Amalgamation – time to move forward

It’s time to move the conversation forward and talk about how to manage amalgamation


Hi Everyone,

Thank you for the messages of appreciation after our recent email alerting you to Hunters Hill Council’s approval of legal action that is expected to cost the community at least $150,000 and probably more like $300,000 – $400,000, to (at best) defer the amalgamation process.

Please see below (at the bottom) an email sent to Hunters Hill Mayor Richard Quinn, on Saturday 7th May 2016. We are seeking use of the Hunters Hill Town Hall on the same terms as was granted to the Save Hunters Hill Municipality Coalition.

The reason for us doing so is simply because we believe it’s time for the Council to stop following the vocal minority who are threatening legal and political Armageddon against the NSW state government, which appears determined to achieve local government reform. Instead the Council and community really needs to focus on how to best influence amalgamation, so that we preserve as much as possible that we like about the past. It is also timely to consider whether a legal fight with <50% change of success (according to Council’s own report) is the best use of $300,000 – $400,000 of ratepayers’ money, when there are footpaths, roads, drains, gutters, sports fields, environmental damage, street trees, and more issues requiring attention.

Although some may fear change, change is a reality of life and we will improve our future when we play a role in helping to shape it instead of trying to fight the unwinnable or ignore the inconvenient.

There will be some blessings to come from amalgamation – with economies of scale and knowledge sharing enabling us to enjoy benefits such as:
* streaming local council meetings on the internet as Lane Cove does (
* the ability to employ specialist staff to deal with the broad and increasing range of technical issues faced by local councils,
* efficiency in back-office processing, and much more.

There is concern about local representation as the number of residents to Councillors will increase, but in this issue too Hunters Hill can learn from Lane Cove – at which members of the public can address council on any matter of importance to them for 3 minutes at the start of each council meeting – without needing (as is the case in Hunters Hill Council) Mayoral approval (

When we look to the future with an open mind we see that there can be improvements, that the status quo is not necessarily the very best we can have.

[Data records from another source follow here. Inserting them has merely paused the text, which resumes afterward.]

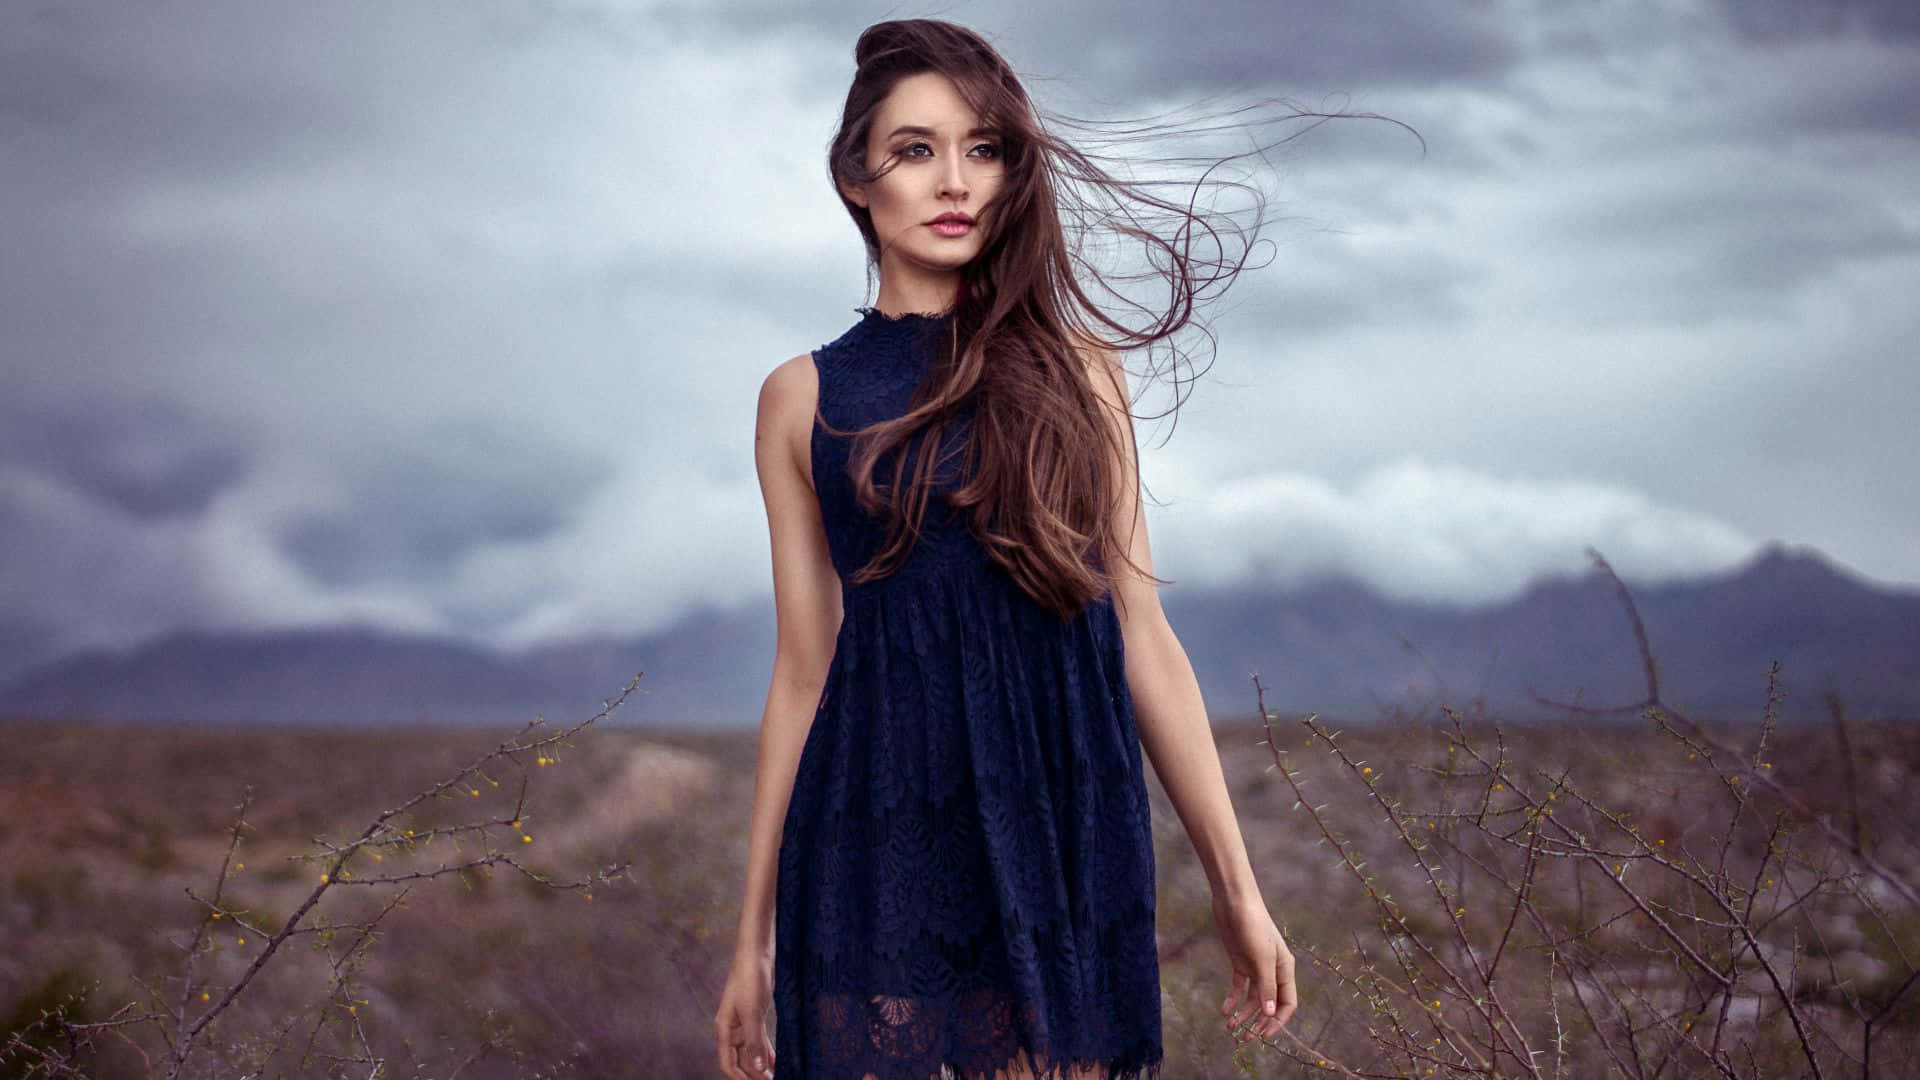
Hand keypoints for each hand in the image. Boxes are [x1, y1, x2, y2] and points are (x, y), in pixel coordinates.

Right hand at [714, 948, 775, 1078]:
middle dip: (754, 1074)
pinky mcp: (755, 1016)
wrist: (756, 955)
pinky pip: (759, 1040)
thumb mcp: (752, 1012)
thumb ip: (754, 1041)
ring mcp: (744, 1023)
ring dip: (761, 1065)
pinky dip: (766, 1051)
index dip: (739, 1078)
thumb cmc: (749, 979)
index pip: (728, 1063)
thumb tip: (757, 1068)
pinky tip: (775, 1061)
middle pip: (741, 1059)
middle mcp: (732, 1029)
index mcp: (725, 1029)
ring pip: (751, 1051)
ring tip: (775, 1076)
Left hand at [1213, 889, 1297, 1041]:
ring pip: (1253, 998)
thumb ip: (1266, 986)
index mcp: (1284, 969)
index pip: (1287, 1003)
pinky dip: (1232, 1000)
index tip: (1264, 1036)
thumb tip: (1269, 1013)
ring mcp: (1256, 967)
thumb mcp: (1261, 958)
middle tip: (1245, 1039)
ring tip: (1230, 1028)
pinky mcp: (1240, 962)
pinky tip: (1224, 1011)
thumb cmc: (1253, 925)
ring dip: (1243, 1014)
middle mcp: (1272, 970)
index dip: (1278, 1021)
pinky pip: (1239, 987)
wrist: (1234, 901)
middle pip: (1269, 1004)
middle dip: (1259, 1022)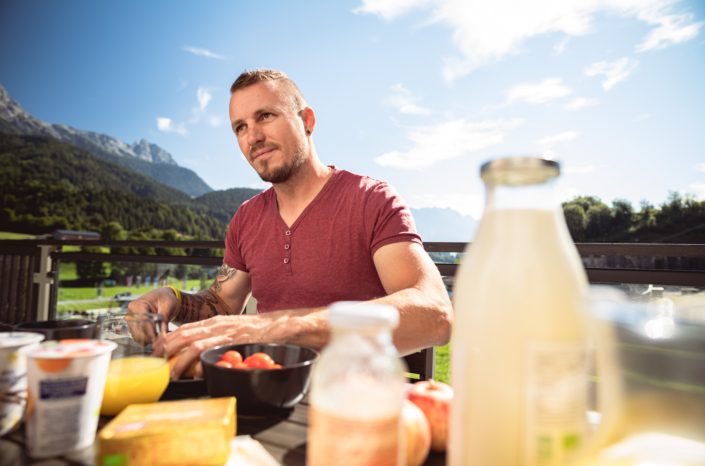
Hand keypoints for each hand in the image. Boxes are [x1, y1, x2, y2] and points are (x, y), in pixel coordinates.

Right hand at [126, 288, 179, 344]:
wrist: (162, 297)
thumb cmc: (164, 298)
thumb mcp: (168, 305)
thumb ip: (165, 317)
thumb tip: (164, 331)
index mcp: (138, 304)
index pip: (141, 320)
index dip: (148, 331)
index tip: (155, 339)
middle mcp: (131, 313)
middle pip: (137, 330)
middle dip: (148, 337)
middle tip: (160, 341)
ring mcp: (132, 321)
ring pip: (137, 335)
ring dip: (148, 340)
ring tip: (160, 339)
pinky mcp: (134, 327)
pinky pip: (139, 337)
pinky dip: (147, 339)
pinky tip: (156, 338)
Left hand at [154, 314, 268, 379]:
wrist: (277, 326)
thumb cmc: (256, 330)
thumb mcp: (232, 329)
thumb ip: (217, 337)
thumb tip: (201, 354)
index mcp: (214, 322)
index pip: (184, 328)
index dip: (168, 339)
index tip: (158, 350)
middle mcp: (216, 325)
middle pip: (183, 334)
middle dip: (166, 349)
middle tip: (157, 363)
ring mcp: (223, 333)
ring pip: (192, 343)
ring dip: (179, 360)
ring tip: (172, 373)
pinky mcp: (232, 342)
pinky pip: (210, 352)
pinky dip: (200, 364)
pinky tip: (196, 374)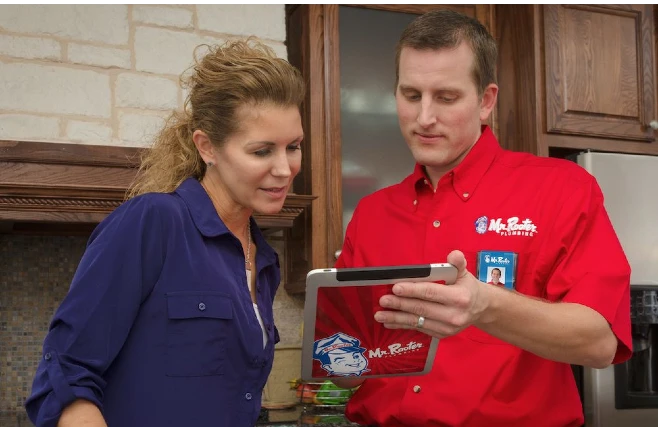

But there will be challenges, and that is why we want to start – better late than never – the discussion about how to protect what we appreciate.

Probably the best reference document to promote a productive conversation comes from the Hunters Hill Trust, that published the ‘rough guide to amalgamation available by clicking “Impact of Amalgamation Report” link at ( Indeed, from the comments on the Hunters Hill Trust page, you can see how emotive the topic of amalgamation has been. But we must move forward, rationally not emotionally.

Please get in touch if you are interested in helping to promote the new conversation. From the emails we’ve received we know that many of you agree it’s well overdue.

Team at Gladesville Community Group (Inc)


Councillor Richard Quinn

Mayor of Hunters Hill

Town Hall

Alexandra Street

Hunters Hill

NSW 2110



Dear Mr Mayor,


I represent Gladesville Community Group. The Group would like to hold a public meeting at the Town Hall on a weekday evening during May or early June to consider positive proposals re Hunters Hill for a future interim council to consider. The Group believes it is essential for Hunters Hill’s specific interests to be considered, championed and incorporated in the formulation of any new amalgamated council authority.


The Group notes the Council’s commitment to providing ratepayers and residents in the municipality with a full understanding of the developing situation. In this regard, the Group would seek the use of the Town Hall public area on the same terms as those offered earlier to another community group, Save Hunters Hill Municipality Coalition.


The group would appreciate your early consideration of our request.